Such is the bad blood and mistrust between Prime Minister Begum Khaleda Zia and opposition leader Sheikh Hasina that the two women have not talked to each other for 14 years.
And that is not likely to change despite a grenade attack last week on a political rally which Hasina had just finished addressing. Khaleda offered to meet her to express condolences for the deaths of 19 people at the meeting. Hasina turned her down.
Commentators said it was the latest in a series of bomb attacks in public places, and have said national security is becoming a major problem in one of the world's poorest nations.
They have said the prime minister and the leader of the opposition must put aside their differences and work together.
"The irony is that the apparently unbendable attitude of the two ladies has cost this impoverished country dearly, especially in terms of crisis management," said Sirajul Islam Chowdhury, a former professor at Dhaka University and a political commentator.
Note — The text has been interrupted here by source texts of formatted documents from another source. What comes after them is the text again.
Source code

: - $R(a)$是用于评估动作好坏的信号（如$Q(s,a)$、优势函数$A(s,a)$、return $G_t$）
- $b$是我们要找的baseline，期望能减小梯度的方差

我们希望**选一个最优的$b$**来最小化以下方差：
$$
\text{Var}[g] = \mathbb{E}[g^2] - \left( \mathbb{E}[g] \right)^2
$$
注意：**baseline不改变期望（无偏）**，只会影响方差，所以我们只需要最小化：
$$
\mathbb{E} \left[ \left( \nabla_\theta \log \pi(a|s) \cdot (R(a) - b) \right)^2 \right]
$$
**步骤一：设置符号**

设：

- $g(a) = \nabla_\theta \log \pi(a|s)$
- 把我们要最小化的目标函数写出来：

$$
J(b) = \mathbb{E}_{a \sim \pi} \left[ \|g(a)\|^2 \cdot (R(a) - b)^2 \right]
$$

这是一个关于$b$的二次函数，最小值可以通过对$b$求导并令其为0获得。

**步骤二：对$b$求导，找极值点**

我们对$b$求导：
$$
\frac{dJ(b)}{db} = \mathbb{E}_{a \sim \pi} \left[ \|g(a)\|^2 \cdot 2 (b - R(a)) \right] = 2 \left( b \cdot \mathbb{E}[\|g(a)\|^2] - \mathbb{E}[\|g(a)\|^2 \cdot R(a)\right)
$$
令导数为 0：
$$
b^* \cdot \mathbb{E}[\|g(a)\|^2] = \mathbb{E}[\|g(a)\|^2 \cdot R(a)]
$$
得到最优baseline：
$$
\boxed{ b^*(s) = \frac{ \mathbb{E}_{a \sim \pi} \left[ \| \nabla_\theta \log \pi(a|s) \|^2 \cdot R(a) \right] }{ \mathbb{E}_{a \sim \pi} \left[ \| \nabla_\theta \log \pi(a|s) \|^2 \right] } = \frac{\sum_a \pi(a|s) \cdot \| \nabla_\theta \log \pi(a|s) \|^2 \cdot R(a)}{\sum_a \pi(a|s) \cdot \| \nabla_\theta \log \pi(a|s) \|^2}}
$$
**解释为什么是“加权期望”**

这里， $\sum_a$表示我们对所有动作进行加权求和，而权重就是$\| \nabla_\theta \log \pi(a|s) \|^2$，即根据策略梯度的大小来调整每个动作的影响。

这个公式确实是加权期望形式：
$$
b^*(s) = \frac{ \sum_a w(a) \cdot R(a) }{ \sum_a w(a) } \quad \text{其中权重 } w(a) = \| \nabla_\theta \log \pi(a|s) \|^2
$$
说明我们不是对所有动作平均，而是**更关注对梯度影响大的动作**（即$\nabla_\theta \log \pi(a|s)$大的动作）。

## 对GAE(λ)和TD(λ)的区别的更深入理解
For all their differences, the two women share much.
Hasina is the daughter of Sheikh Mujibur Rahman, the father of Bangladesh's 1971 independence. He was president when he was assassinated in 1975 by rogue military officers.
Khaleda's husband, General Ziaur Rahman, took power shortly thereafter, but he too was assassinated in 1981.
Khaleda and Hasina were both in opposition when military ruler Hossain Mohammad Ershad was in power from 1982 to 1990. The two co-operated in the movement to oust Ershad, and have taken turns in power since then, but have never been close.
They have remained foes ever since Khaleda's Bangladesh Nationalist Party (BNP) won a closely fought election in 1991.
Hasina and the Awami League were in power from 1996 to 2001, after which the BNP returned to power. Inevitably, a win by one has led to charges of vote-rigging by the other.
The reason for the enmity stems in part from their feud over who played a greater role in the country's independence - Hasina's father of Khaleda's husband.
After independence in 1971, Mujibur was named father of the nation in the country's 1972 constitution.
But after Khaleda assumed power in 1991 her party downplayed Mujibur's role and pushed the idea that Khaleda's husband, an army major in 1971 who revolted against the Pakistani army, was also an equally important player in the independence struggle, making Hasina and her party furious.
Khaleda's government amended the constitution earlier this year to delete the reference that Mujibur was the father of the nation.
After Saturday's grenade attacks, newspapers and neutral politicians called on the two women to put aside their differences and work together.